Another sad fact about the flea markets is that the proportion of Flea to Market has significantly dropped since that time before I was conscious when I imagine these things were much more brilliant. By this I mean that these days you find yourself looking at more overpriced new stuff than underpriced old trash, wandering around stalls selling hand-carved ladles or hand-felted alpaca wool so expensive you have to use an inhaler to recover if you dare ask the price. This also draws the flea markets to the horrible inevitability of the high street in that they all look exactly the same; in every flea market in the whole of Berlin you will find hand-carved ladles, hand-felted alpaca wool, the dude selling rings made with computer keys and LEGO or the guy selling earrings that look like gummy bears. How can modernisation be getting to the point where even flea markets are being dominated by this terrible homogeneity? And more importantly, who is buying the hand-felted alpaca wool shoe inserts? The presence of these sellers makes no sense; people come to the flea markets specifically under the impression that they will be cheap and necessitate little more than a pocketful of change, so the hope that people might change their mind so wildly that they then splash out a hundred euros on a Nepalese sofa-throw seems somewhat naive.  

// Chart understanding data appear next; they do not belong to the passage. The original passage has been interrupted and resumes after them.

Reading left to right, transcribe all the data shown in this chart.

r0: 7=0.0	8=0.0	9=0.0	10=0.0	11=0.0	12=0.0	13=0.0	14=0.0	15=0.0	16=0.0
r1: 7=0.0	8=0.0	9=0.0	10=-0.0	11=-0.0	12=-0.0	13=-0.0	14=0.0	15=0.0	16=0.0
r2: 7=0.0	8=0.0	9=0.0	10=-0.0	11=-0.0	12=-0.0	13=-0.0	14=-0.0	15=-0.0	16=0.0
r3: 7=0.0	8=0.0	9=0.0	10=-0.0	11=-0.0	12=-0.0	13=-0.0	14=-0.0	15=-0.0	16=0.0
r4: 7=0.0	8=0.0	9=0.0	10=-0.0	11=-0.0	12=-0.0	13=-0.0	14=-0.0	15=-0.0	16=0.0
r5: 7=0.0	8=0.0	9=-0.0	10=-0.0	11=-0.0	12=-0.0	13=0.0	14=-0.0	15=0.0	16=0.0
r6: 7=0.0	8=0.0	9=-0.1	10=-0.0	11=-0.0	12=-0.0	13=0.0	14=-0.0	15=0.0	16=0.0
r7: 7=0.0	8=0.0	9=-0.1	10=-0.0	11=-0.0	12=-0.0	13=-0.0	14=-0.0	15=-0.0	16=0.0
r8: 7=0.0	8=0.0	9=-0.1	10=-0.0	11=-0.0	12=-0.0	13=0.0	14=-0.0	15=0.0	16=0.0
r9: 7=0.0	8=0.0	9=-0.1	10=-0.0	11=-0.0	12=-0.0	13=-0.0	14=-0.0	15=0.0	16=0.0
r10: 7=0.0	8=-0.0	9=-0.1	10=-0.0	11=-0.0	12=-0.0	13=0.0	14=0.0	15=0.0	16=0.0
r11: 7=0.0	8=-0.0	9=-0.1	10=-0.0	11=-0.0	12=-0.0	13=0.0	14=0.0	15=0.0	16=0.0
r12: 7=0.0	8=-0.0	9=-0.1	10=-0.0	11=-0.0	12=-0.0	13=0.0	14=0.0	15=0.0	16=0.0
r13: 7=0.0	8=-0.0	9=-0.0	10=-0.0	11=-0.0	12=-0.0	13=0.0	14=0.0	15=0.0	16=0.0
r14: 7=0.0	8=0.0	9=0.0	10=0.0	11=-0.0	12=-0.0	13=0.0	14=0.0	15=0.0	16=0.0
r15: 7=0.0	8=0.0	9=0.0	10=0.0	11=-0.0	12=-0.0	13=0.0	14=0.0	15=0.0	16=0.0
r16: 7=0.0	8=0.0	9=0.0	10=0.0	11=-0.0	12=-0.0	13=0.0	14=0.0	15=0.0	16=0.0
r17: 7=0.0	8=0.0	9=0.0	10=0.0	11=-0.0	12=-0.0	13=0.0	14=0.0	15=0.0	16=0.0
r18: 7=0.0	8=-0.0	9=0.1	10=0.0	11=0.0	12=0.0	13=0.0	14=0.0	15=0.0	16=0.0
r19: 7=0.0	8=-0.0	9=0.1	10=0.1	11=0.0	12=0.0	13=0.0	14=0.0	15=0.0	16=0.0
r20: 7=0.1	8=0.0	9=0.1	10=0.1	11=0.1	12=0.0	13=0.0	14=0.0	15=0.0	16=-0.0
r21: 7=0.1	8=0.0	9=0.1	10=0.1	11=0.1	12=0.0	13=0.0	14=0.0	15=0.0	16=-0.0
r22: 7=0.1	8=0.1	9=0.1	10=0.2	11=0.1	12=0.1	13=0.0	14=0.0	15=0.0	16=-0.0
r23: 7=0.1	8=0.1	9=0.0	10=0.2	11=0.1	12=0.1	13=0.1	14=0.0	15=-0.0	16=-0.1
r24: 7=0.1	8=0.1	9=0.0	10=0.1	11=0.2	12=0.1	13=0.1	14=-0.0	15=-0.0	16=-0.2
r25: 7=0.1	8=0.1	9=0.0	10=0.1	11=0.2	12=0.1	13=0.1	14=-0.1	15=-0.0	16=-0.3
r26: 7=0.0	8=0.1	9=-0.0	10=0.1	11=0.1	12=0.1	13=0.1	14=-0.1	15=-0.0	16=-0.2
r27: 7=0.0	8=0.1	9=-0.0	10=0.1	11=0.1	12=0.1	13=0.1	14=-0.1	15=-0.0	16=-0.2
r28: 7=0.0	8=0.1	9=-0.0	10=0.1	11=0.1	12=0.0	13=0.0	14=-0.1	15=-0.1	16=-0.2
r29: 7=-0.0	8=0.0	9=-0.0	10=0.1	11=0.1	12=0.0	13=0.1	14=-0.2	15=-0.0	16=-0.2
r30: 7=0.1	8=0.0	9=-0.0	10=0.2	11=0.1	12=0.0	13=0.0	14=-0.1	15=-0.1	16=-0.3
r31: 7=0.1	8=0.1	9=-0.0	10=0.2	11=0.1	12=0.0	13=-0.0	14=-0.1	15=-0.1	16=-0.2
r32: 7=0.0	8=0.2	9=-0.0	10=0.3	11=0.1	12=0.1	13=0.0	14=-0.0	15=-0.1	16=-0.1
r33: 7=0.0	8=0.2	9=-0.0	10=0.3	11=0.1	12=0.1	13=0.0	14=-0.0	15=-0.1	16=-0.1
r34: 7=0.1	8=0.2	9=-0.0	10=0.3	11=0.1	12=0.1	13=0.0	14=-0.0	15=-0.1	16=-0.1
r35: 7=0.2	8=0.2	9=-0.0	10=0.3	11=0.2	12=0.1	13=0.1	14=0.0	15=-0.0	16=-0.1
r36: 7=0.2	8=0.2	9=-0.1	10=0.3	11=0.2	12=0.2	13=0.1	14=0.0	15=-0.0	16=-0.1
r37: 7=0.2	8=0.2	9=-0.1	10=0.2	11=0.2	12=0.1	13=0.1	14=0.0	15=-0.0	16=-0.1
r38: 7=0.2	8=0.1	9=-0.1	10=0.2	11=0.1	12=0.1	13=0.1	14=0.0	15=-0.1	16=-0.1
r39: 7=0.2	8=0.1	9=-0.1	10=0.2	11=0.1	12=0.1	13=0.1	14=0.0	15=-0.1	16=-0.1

But I will keep going because these places are still a great entertainment and they do still harbour occasional glimpses of the true flea market spirit which I yearn for during the cold dark night. There are people selling old, faded copies of German MAD magazine and people selling fresh orange juice which they squeeze by hand at unbelievable lightning speed for just a euro per cup. There is a man with a puppet who he is making sing classics by Coldplay. And there is a dog lying in a baby’s cot wearing sunglasses. And none of these are made up.